Herford. Abgesehen von der Tür zum Gerichtssaal, die sich partout nicht schließen lassen wollte, waren es Dienstagvormittag im Schöffengericht die zwei Zeugen, die mit ihren offensichtlichen Lügen ungewollt für Erheiterung sorgten. Ein britischer Soldat aus Herford und seine Freundin, ebenfalls Soldatin, hatten zwei Türsteher aus dem Go Parc der Körperverletzung bezichtigt.
Dass die Sicherheitsleute am Abend des 13. März 2010 Pfefferspray gegen die beiden Gäste einsetzten, gaben sie gestern unumwunden zu. "Wir hatten aber keine andere Möglichkeit - der junge Mann war ja total aggressiv", sagte einer der beiden.
Soldat Ryan T. (Name geändert) hatte an besagtem Abend mit seiner Freundin die Disco besucht, er befand sich offenbar in einem Funkloch. Auf der Suche nach Empfang für sein Handy - so die Darstellung der Go-Parc-Männer - habe der 21-Jährige die Sicherung am Notausgang mit Gewalt außer Kraft gesetzt. Als ein Türsteher durch den ausgelösten Alarm aufmerksam wurde und ihn draußen ansprach, habe der Soldat aggressiv reagiert. Ein hinzu gerufener Türsteher sah sich genötigt, das Spray einzusetzen.
T. und seine Freundin sahen das natürlich anders: Die Tür zum Notausgang hätten sie einfach nur aufgeschoben, das Spray sei ohne Vorwarnung eingesetzt worden, Schläge hätten sie ebenfalls kassiert.
Unglaubwürdig wurde die Darstellung vor allem durch die offensichtlichen Lügen am Rande des Falles: So hatte T. zu Beginn der Verhandlung noch behauptet, seine Freundin könne nicht vor Gericht erscheinen, weil sie sich in England aufhalte. Minuten später stand sie zur Verwunderung der Anwesenden im Raum. Zum Verhängnis wurden den beiden auch eine Pfeffermühle und ein Essbesteck aus einem Go-Parc-Restaurant, die sich am Tatabend im Rucksack der Soldatin befanden.
"Das muss mir irgend jemand aus Spaß in den Rucksack gesteckt haben", ließ die Soldatin ihre Dolmetscherin übersetzen.
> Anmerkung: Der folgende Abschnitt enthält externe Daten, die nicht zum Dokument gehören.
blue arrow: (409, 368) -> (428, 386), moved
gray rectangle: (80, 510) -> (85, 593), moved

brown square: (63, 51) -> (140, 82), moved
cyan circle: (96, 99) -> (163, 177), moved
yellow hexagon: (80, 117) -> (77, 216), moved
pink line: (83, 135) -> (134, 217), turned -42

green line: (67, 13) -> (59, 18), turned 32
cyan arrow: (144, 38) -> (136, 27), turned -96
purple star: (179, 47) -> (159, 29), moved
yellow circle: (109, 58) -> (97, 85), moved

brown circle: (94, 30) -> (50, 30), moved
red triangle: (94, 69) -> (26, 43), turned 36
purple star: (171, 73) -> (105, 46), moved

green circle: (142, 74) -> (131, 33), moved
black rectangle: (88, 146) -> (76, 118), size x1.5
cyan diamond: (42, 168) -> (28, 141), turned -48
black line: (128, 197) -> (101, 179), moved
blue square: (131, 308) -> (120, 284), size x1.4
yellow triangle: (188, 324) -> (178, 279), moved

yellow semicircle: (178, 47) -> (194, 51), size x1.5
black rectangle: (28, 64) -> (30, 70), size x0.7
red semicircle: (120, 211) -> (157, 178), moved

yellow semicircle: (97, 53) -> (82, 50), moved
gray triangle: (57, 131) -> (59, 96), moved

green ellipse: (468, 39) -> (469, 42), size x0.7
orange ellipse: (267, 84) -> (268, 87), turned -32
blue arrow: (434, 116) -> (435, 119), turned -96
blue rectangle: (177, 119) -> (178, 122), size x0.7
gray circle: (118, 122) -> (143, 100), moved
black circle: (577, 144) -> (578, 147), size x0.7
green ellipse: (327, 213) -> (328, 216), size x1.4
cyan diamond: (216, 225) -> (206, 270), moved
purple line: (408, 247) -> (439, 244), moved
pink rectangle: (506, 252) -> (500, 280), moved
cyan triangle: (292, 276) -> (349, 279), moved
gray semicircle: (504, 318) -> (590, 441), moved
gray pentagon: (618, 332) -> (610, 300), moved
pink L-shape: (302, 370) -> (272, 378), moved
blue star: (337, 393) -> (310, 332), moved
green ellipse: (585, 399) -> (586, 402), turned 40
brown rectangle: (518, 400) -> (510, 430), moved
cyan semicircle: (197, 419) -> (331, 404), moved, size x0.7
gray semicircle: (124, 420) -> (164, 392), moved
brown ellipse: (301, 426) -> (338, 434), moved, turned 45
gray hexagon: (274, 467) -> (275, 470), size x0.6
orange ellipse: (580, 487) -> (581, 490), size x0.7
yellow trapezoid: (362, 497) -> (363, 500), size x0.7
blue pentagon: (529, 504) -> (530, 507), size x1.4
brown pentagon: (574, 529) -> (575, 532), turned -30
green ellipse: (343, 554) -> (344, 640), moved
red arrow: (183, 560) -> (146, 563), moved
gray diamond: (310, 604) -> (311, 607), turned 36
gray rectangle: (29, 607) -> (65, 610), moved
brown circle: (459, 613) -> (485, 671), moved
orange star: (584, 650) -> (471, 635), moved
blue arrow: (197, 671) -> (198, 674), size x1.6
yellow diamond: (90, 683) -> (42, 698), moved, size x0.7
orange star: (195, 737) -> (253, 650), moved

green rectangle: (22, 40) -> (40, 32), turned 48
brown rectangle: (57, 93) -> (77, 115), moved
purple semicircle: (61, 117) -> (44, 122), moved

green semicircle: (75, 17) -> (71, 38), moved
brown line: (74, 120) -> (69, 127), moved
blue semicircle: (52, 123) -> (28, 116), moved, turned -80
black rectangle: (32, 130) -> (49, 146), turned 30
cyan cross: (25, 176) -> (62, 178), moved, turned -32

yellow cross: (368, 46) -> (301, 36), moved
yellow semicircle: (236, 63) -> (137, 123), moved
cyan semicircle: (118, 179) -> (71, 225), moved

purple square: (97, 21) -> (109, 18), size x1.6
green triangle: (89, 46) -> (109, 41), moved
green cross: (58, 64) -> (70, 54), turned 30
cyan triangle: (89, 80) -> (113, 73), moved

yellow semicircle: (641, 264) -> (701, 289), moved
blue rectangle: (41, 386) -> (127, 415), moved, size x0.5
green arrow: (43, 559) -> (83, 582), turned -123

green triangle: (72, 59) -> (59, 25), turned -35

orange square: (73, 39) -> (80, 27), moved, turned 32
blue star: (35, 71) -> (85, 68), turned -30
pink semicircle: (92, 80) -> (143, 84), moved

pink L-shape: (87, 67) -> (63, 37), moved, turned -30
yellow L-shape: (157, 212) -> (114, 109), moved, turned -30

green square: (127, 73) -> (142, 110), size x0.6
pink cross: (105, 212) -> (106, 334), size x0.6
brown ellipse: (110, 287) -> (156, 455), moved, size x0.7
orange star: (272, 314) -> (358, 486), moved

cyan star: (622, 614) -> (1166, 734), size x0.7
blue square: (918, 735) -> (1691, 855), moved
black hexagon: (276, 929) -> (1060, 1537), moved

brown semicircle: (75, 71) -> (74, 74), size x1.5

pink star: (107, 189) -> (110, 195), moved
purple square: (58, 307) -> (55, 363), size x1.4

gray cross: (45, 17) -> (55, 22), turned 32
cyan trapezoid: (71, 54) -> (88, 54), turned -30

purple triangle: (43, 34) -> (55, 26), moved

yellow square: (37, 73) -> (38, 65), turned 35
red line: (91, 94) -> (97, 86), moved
Da wurde es auch der Richterin zu bunt: "Sie erzählen uns hier doch alle beide totalen Quatsch, das gibt’s doch gar nicht!"
Selbst der Staatsanwalt musste einräumen, dass die Aussagen der Zeugen nicht für eine Verurteilung der Sicherheitsleute ausreichte - er plädierte auf Freispruch. Nach einer sehr kurzen Besprechung lautete das Urteil von Richterin und Schöffen denn auch so, wie es zu erwarten war: "Die Angeklagten werden freigesprochen."